Exercise directions - Reproduce the lines below without alteration, beginning with the line that contains "Document page, 1241x1755 pixels." and ending with the line that contains "table_cell [437, 975, 587, 999]", both included.

▼▼▼

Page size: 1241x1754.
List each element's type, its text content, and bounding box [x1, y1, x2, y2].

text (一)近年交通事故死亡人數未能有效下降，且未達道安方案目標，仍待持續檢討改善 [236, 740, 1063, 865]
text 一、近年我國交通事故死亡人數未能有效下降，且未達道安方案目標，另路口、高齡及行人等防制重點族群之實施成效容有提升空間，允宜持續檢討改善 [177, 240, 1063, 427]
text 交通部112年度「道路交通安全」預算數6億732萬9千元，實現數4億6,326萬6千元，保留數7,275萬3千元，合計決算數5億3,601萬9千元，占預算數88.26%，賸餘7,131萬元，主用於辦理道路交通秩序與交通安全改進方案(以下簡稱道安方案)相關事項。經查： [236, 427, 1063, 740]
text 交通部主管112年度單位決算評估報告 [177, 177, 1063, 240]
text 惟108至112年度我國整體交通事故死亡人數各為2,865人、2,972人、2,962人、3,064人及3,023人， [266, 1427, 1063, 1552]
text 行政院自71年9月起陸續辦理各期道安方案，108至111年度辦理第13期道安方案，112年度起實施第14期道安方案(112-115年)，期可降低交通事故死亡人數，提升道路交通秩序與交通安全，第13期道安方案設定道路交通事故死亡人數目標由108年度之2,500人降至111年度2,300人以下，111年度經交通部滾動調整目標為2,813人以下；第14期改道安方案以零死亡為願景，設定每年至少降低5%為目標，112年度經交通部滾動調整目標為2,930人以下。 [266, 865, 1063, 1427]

▲▲▲
▼▼▼

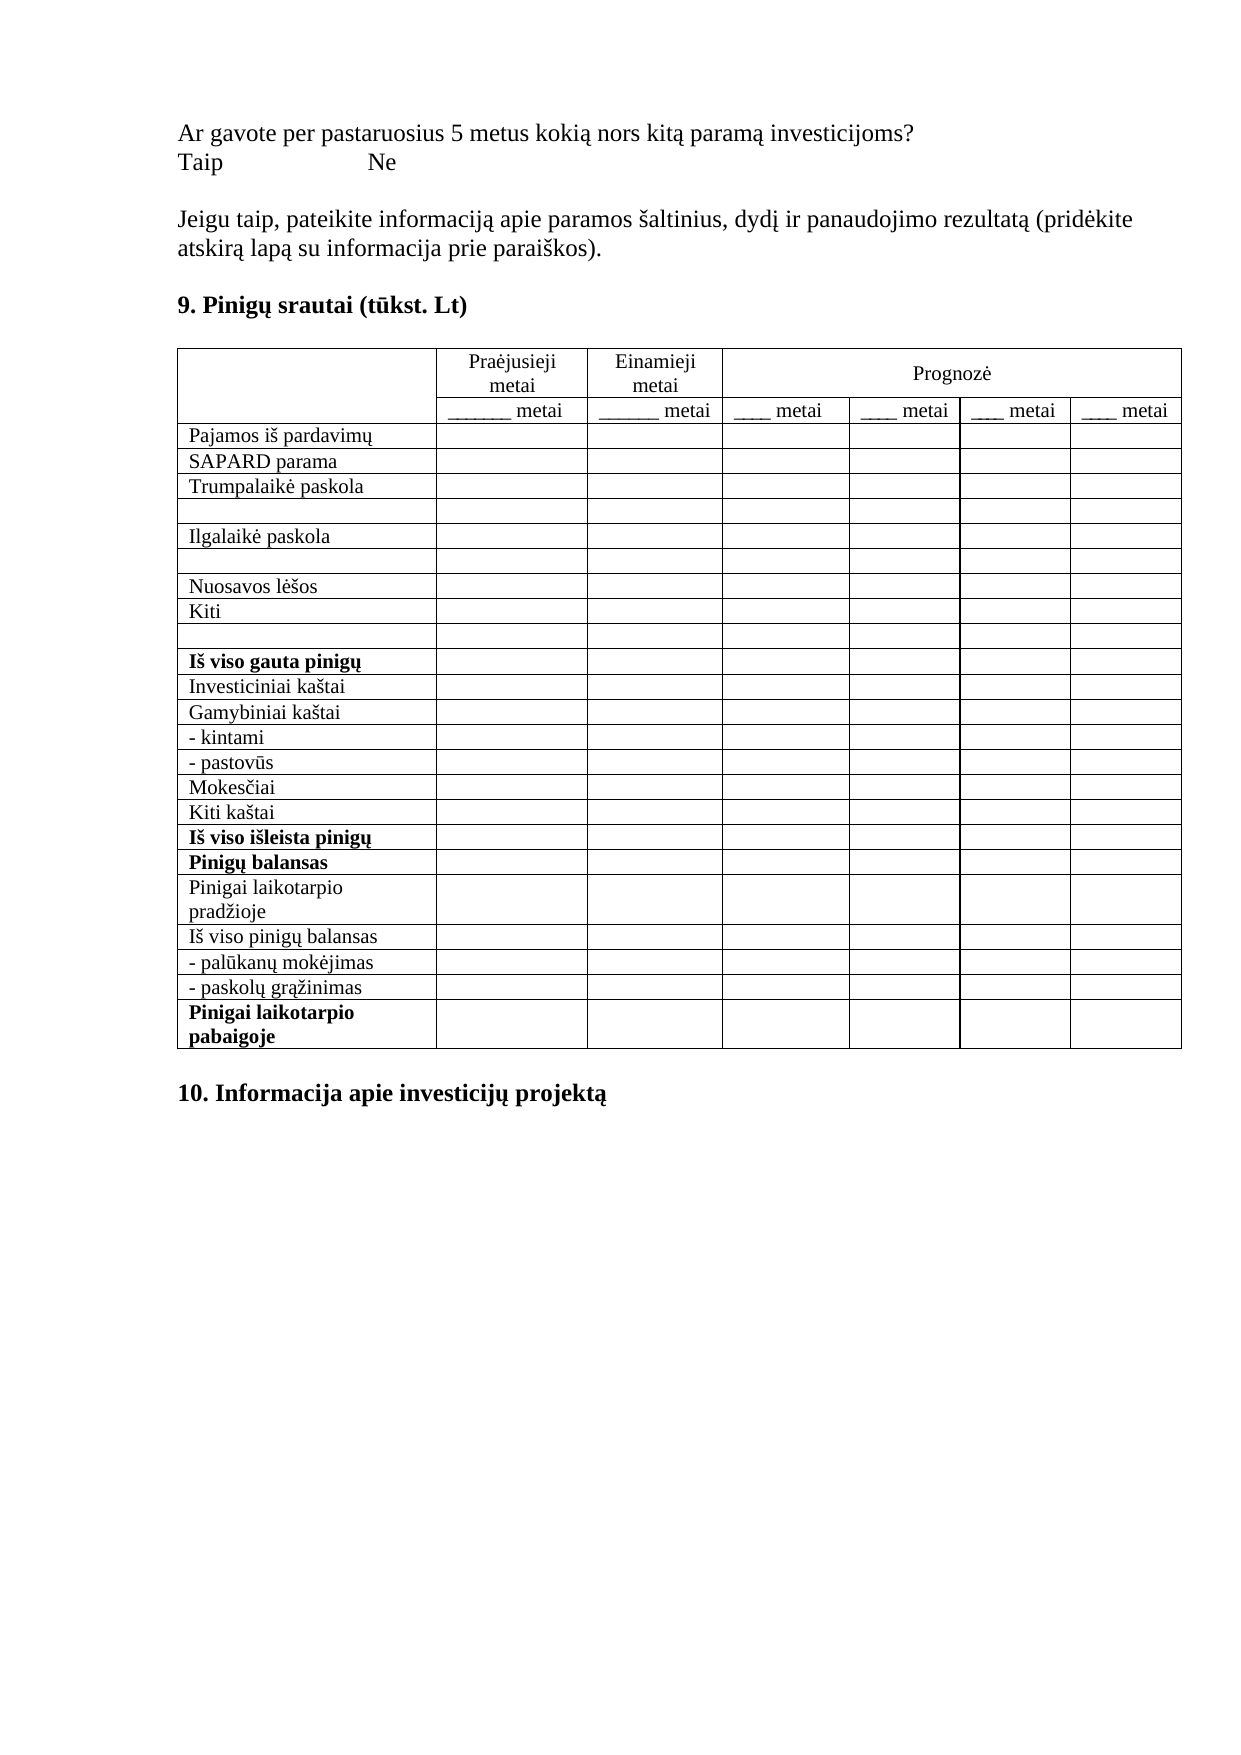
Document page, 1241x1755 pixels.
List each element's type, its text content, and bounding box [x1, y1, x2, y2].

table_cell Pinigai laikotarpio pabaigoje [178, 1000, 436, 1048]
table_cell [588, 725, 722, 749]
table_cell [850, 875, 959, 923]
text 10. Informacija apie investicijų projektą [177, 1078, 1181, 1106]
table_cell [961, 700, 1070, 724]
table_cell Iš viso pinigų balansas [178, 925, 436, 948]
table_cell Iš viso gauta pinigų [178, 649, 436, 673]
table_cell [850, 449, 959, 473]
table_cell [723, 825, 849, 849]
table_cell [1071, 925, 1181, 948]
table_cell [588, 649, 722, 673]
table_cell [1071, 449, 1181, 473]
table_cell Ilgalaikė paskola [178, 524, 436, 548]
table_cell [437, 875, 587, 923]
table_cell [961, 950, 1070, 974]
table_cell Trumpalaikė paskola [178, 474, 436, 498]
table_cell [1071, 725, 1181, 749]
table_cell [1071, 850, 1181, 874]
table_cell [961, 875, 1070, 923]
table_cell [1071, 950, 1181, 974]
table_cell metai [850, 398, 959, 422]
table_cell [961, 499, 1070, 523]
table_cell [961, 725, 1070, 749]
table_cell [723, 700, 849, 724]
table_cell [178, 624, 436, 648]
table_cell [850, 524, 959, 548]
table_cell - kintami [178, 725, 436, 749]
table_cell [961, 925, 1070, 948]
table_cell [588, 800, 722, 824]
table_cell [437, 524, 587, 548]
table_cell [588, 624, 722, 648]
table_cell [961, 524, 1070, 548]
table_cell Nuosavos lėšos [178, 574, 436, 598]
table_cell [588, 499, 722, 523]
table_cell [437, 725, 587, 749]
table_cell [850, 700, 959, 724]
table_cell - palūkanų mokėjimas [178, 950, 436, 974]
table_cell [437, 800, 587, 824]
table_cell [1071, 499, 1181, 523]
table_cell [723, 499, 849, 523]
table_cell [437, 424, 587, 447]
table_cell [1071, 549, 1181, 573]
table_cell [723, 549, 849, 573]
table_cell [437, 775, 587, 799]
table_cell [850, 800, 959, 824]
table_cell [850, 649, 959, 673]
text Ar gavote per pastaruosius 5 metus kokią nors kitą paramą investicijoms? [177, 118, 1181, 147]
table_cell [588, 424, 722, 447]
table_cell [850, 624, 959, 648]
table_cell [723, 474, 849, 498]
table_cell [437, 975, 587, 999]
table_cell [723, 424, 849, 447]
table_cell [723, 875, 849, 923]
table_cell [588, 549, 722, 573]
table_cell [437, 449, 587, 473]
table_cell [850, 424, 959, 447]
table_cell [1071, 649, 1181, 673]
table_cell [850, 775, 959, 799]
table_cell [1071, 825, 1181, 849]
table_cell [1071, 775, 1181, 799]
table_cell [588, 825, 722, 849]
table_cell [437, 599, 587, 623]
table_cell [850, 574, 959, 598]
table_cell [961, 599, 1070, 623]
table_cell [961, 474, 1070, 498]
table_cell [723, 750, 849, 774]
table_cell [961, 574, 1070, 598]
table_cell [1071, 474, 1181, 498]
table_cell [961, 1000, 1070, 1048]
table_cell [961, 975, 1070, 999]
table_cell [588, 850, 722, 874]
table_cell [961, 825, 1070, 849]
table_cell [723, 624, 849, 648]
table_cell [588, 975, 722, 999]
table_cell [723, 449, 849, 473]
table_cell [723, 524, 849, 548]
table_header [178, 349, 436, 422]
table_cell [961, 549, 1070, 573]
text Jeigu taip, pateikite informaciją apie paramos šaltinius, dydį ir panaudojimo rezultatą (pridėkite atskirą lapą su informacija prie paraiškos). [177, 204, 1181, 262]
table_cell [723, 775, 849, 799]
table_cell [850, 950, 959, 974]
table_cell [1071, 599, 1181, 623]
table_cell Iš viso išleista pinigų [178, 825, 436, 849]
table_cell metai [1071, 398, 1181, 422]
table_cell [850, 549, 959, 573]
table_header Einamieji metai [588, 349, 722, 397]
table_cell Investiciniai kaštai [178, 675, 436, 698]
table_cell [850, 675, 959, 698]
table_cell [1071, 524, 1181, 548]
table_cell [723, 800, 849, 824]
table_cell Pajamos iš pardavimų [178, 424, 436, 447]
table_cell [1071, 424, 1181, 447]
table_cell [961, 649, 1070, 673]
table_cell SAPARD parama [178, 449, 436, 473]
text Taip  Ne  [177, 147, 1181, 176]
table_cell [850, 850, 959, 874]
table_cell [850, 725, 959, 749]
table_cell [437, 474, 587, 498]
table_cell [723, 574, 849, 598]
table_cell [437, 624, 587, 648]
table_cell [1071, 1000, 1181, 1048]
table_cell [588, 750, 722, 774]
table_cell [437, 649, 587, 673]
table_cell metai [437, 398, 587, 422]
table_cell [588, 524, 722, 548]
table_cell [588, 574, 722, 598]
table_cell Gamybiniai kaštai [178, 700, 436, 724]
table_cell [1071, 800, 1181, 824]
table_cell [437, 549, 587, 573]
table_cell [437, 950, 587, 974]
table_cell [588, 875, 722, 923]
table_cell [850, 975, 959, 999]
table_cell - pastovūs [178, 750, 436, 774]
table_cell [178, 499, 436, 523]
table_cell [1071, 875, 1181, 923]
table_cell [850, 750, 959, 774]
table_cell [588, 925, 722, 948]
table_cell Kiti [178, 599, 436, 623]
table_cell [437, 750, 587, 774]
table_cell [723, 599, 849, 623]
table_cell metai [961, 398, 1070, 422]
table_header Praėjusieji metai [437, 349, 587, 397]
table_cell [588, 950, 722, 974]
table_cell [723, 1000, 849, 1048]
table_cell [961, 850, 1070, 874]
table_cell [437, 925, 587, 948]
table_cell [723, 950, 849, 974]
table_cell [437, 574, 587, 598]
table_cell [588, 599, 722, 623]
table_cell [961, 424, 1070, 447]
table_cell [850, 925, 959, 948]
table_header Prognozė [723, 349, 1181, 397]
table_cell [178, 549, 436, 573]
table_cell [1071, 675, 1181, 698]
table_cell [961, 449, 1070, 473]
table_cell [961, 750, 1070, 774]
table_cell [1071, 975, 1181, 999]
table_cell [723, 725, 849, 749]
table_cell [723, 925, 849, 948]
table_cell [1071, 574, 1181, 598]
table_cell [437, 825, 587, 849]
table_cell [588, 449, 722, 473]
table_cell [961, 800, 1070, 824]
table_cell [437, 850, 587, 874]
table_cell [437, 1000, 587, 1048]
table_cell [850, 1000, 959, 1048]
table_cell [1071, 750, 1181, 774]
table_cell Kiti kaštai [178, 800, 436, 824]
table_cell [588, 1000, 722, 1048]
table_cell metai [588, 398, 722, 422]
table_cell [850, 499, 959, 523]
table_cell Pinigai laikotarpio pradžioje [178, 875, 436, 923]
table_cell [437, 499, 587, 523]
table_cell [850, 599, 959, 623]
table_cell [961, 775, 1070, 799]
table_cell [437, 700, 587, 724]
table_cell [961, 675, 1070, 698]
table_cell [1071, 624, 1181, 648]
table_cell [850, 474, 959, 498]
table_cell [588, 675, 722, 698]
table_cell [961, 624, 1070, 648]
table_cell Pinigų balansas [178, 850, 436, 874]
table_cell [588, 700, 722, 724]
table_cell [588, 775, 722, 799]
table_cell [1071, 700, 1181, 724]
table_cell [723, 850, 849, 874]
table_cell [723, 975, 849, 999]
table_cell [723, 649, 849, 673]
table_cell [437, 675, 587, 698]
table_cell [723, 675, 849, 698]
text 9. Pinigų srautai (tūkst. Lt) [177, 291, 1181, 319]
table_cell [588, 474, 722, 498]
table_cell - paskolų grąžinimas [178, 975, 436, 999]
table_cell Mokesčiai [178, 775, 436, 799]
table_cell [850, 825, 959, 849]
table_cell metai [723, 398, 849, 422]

▲▲▲
▼▼▼

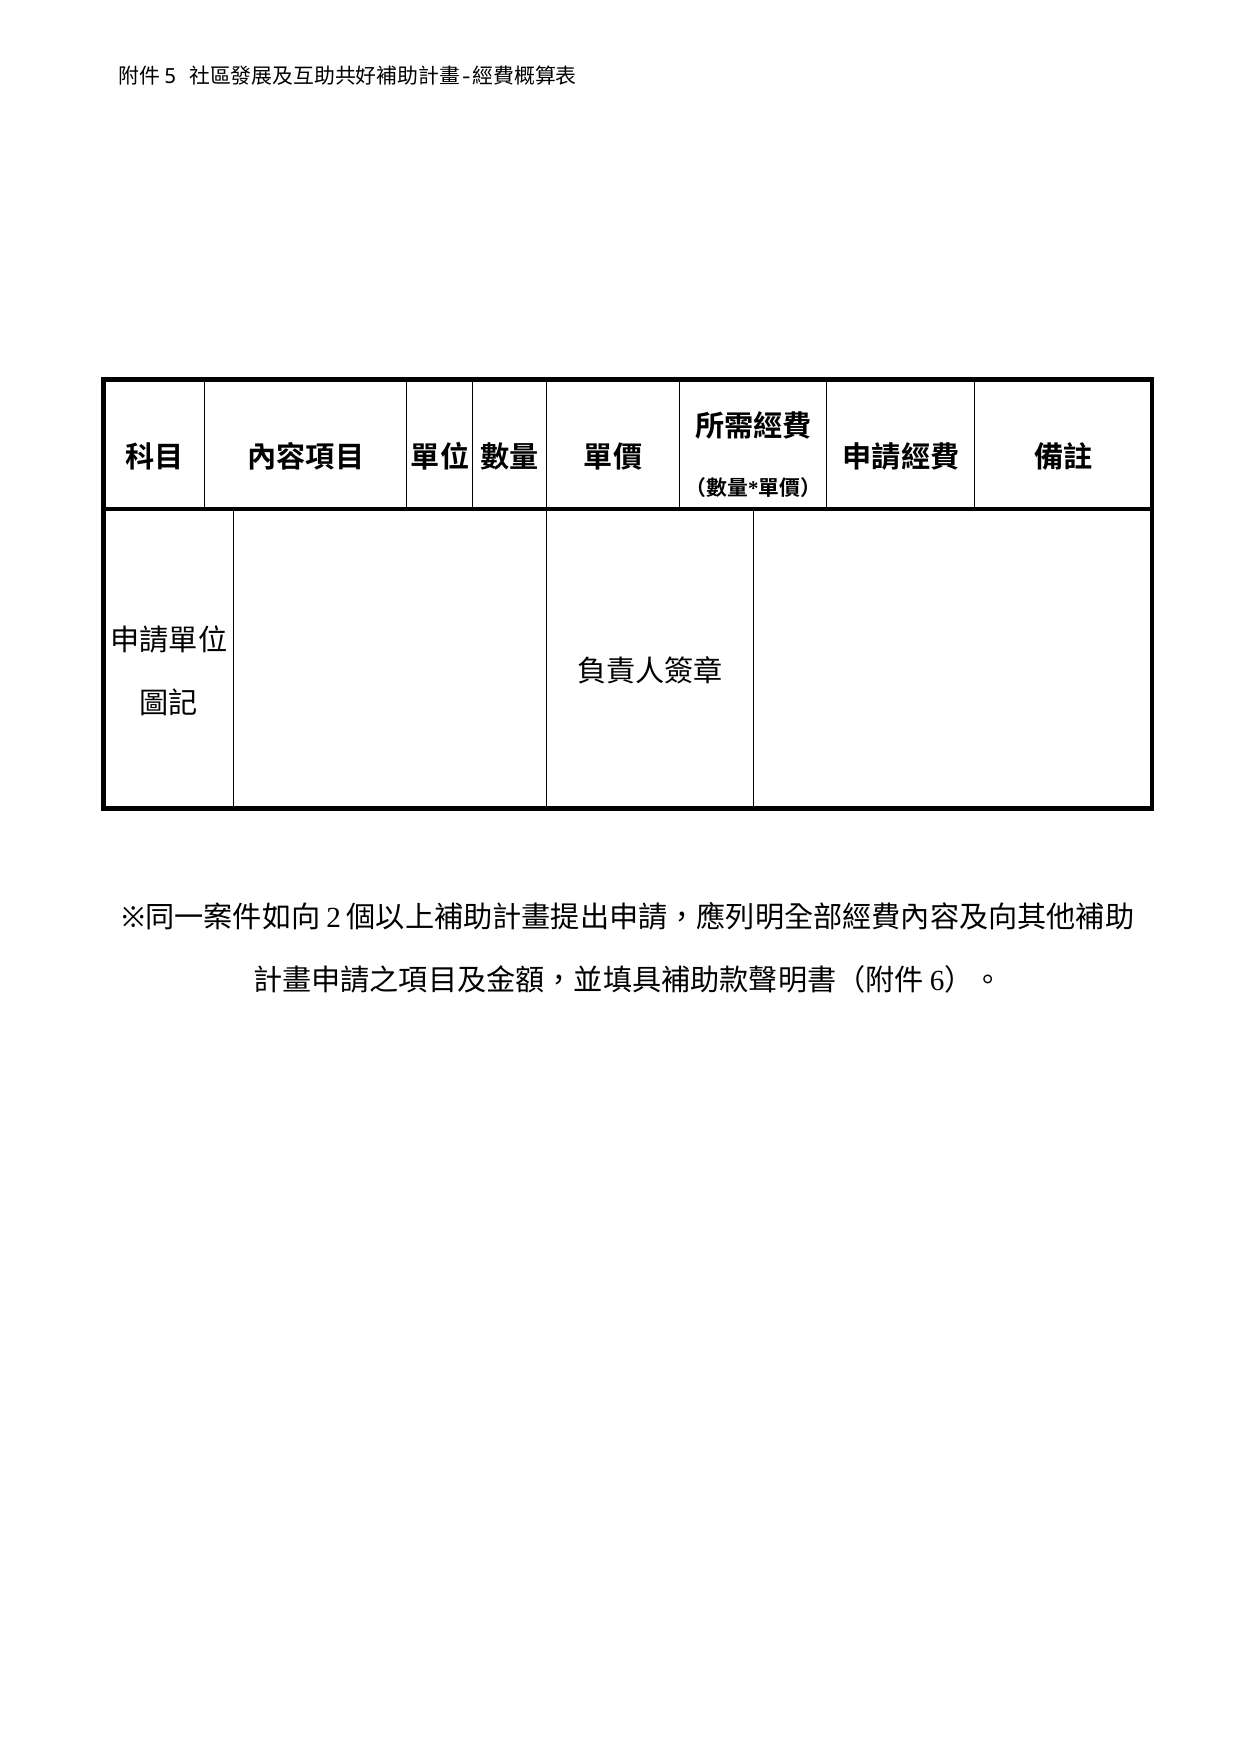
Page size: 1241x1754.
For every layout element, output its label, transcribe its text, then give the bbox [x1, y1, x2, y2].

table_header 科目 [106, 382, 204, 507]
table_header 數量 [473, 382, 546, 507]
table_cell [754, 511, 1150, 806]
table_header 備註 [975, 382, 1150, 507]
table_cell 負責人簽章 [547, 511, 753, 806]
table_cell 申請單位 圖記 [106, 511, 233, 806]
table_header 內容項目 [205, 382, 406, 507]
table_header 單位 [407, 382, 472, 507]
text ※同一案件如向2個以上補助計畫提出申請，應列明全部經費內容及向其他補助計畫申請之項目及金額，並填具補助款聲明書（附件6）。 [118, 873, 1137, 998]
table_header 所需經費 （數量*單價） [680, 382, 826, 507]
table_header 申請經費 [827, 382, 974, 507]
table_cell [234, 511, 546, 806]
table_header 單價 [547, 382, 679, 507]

▲▲▲

Exercise solution -
Document page, 1241x1755 pixels.
List each element's type, its text content, and bounding box [x1, y1, x2, y2].

table_cell Pinigai laikotarpio pabaigoje [178, 1000, 436, 1048]
table_cell [588, 725, 722, 749]
table_cell [850, 875, 959, 923]
text 10. Informacija apie investicijų projektą [177, 1078, 1181, 1106]
table_cell [961, 700, 1070, 724]
table_cell Iš viso pinigų balansas [178, 925, 436, 948]
table_cell Iš viso gauta pinigų [178, 649, 436, 673]
table_cell [850, 449, 959, 473]
table_cell [723, 825, 849, 849]
table_cell [1071, 925, 1181, 948]
table_cell [588, 649, 722, 673]
table_cell [1071, 449, 1181, 473]
table_cell Ilgalaikė paskola [178, 524, 436, 548]
table_cell [437, 875, 587, 923]
table_cell [961, 950, 1070, 974]
table_cell Trumpalaikė paskola [178, 474, 436, 498]
table_cell [1071, 725, 1181, 749]
table_cell [1071, 850, 1181, 874]
table_cell [961, 875, 1070, 923]
table_cell [1071, 950, 1181, 974]
table_cell metai [850, 398, 959, 422]
table_cell [961, 499, 1070, 523]
table_cell [961, 725, 1070, 749]
table_cell [723, 700, 849, 724]
table_cell [178, 624, 436, 648]
table_cell [850, 524, 959, 548]
table_cell - kintami [178, 725, 436, 749]
table_cell [961, 925, 1070, 948]
table_cell [588, 800, 722, 824]
table_cell [437, 524, 587, 548]
table_cell [588, 624, 722, 648]
table_cell [961, 524, 1070, 548]
table_cell Nuosavos lėšos [178, 574, 436, 598]
table_cell [588, 499, 722, 523]
table_cell [437, 725, 587, 749]
table_cell [850, 700, 959, 724]
table_cell - palūkanų mokėjimas [178, 950, 436, 974]
table_cell [437, 800, 587, 824]
table_cell [1071, 499, 1181, 523]
table_cell [723, 499, 849, 523]
table_cell [437, 424, 587, 447]
table_cell [1071, 549, 1181, 573]
table_cell [723, 549, 849, 573]
table_cell [437, 775, 587, 799]
table_cell [850, 800, 959, 824]
table_cell [850, 649, 959, 673]
text Ar gavote per pastaruosius 5 metus kokią nors kitą paramą investicijoms? [177, 118, 1181, 147]
table_cell [588, 424, 722, 447]
table_cell [850, 624, 959, 648]
table_cell [723, 474, 849, 498]
table_cell [437, 975, 587, 999]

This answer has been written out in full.